Voltando ao cenário Hotel Flórida penúltimas quintas-feiras de cada mês, posso dizer que foi uma experiência interessante, da qual importa salientar o seguinte: os camones são a esmagadora maioria (será pelo repasto à pala?), as bebidas são acessíveis às cluchs mais modestas (presente!), a comida até é farta (com direito a renovação do stock e tudo). Lasanha em versões carnívoro e vegetariano, com direito a salada e tudo.

 

Esta menina aqui como é enjoadinha e exigente em relação ao que leva à boca, deixou-se ficar por uma taça de tinto e um refrigerante (só para dar aquele gostinho de saí da rotina).
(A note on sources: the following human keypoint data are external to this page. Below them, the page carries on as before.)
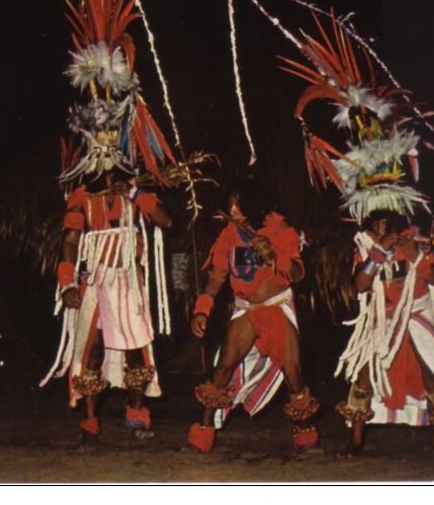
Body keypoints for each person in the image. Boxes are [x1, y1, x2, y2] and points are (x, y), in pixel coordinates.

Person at [187, 182, 321, 453]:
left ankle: (304, 432)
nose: (232, 210)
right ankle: (203, 431)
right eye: (230, 204)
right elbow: (216, 277)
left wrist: (273, 254)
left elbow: (297, 274)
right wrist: (202, 309)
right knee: (223, 367)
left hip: (277, 307)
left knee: (293, 374)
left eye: (238, 204)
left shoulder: (282, 230)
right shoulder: (229, 234)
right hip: (246, 310)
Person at [48, 171, 172, 450]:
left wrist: (133, 194)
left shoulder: (134, 192)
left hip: (128, 281)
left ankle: (136, 416)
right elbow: (70, 240)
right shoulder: (83, 198)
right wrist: (67, 283)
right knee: (92, 353)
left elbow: (166, 220)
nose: (107, 178)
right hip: (95, 281)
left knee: (137, 353)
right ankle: (90, 425)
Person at [335, 210, 434, 459]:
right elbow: (360, 284)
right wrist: (378, 252)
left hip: (417, 311)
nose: (381, 227)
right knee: (364, 375)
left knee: (431, 375)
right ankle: (356, 440)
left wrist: (417, 257)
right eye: (376, 222)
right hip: (384, 316)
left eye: (386, 221)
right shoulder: (364, 247)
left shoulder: (416, 243)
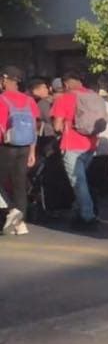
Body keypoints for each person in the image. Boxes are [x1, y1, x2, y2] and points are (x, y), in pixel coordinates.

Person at [50, 71, 103, 231]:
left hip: (71, 145)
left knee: (78, 182)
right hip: (91, 144)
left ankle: (88, 215)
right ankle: (79, 211)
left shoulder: (64, 98)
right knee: (82, 181)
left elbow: (57, 126)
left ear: (65, 84)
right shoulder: (94, 97)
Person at [0, 66, 40, 236]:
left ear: (4, 80)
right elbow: (34, 128)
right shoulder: (29, 100)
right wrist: (32, 152)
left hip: (5, 147)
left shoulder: (2, 99)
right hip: (25, 146)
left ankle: (11, 209)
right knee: (19, 184)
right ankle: (21, 224)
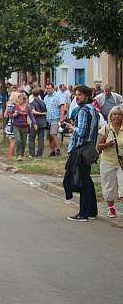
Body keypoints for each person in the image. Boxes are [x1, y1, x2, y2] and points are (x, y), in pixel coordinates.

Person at [64, 86, 99, 221]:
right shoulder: (93, 109)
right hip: (89, 149)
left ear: (86, 96)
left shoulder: (84, 110)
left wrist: (71, 127)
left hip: (81, 149)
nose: (76, 97)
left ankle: (83, 213)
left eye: (79, 95)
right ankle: (92, 211)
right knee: (87, 180)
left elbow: (82, 132)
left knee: (82, 181)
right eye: (76, 95)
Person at [96, 106, 123, 218]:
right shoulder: (105, 129)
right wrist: (107, 144)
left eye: (119, 114)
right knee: (109, 186)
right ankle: (111, 208)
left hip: (121, 163)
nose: (116, 116)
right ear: (110, 116)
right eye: (114, 114)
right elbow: (98, 147)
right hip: (108, 162)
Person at [9, 92, 36, 161]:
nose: (18, 100)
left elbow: (32, 116)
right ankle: (18, 155)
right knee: (18, 140)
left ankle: (21, 154)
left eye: (20, 99)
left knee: (23, 142)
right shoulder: (15, 107)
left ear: (24, 100)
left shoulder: (27, 108)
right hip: (16, 126)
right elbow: (10, 115)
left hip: (25, 126)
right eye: (18, 99)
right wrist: (13, 115)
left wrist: (35, 124)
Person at [43, 83, 65, 156]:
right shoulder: (46, 97)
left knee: (53, 134)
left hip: (55, 118)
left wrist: (61, 118)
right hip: (48, 119)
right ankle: (52, 151)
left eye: (49, 88)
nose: (47, 90)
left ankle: (58, 150)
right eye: (47, 88)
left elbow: (62, 107)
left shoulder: (58, 96)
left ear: (53, 88)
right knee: (49, 136)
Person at [29, 88, 48, 157]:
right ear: (39, 94)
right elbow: (46, 111)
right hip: (43, 122)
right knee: (41, 138)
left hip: (35, 122)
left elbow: (33, 111)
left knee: (31, 137)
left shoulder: (32, 103)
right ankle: (39, 153)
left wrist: (40, 113)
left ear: (32, 95)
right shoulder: (43, 102)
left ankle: (32, 153)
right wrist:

Para os restantes convivas, acredito que o cardápio correspondeu às expetativas, não obstante servido em caixas de alumínio - logo comida pré-congelada - e acompanhado de talheres de plástico. E como nada como terminar uma refeição em grande estilo, foi-nos oferecido um shot – de qualquer coisa, que nesse campo nunca se sabe exatamente o que lá se põe dentro. Como pano de fundo, música ouvível e uma fantástica vista da rotunda, do Parque Eduardo VII e das adjacências do Marquês. Talvez o meu filtro auditivo estivesse em modo erasmus, mas a impressão com que fiquei é que a língua de trabalho lá era a de Shakespeare. Inglês inglês inglês. O tempo todo e por toda a parte. Por momentos, senti-me teletransportada para a rua Nova do Almada, coração da noite boémia lisboeta. Ou será a rua Cor de Rosa? Whatever!

 

Se tudo isto te interessa, passa por lá amanhã e deixa-te levar pelo espírito do BREAK, o evento onde queres estar (slogan deles não meu). A minha sentença: vale a pena, nem que seja para ver como é. Vemo-nos por lá então!